## PROBLEM
Reproduce every record below exactly, without the pictures.

## DATA EXCERPTS
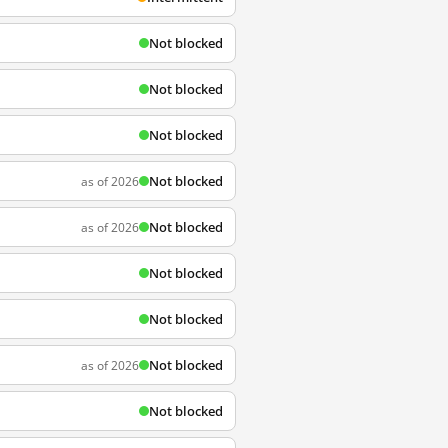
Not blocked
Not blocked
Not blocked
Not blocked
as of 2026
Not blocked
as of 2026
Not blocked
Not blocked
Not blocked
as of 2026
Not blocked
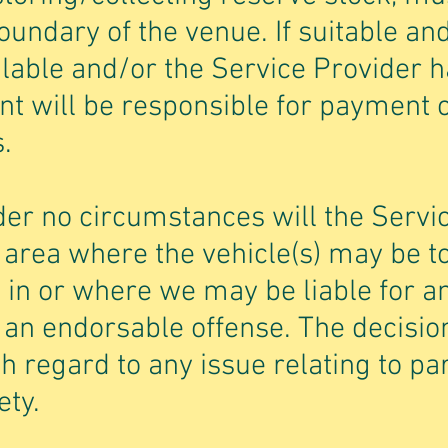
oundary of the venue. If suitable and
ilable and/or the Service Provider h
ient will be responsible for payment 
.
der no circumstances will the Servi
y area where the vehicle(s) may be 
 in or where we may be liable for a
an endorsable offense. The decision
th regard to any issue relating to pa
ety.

## ANSWER TO THIS PROBLEM
Not blocked
Not blocked
Not blocked
Not blocked
as of 2026
Not blocked
as of 2026
Not blocked
Not blocked
Not blocked
as of 2026
Not blocked
oundary of the venue. If suitable and
ilable and/or the Service Provider h
ient will be responsible for payment 
.
der no circumstances will the Servi
y area where the vehicle(s) may be 
 in or where we may be liable for a
an endorsable offense. The decision
th regard to any issue relating to pa
ety.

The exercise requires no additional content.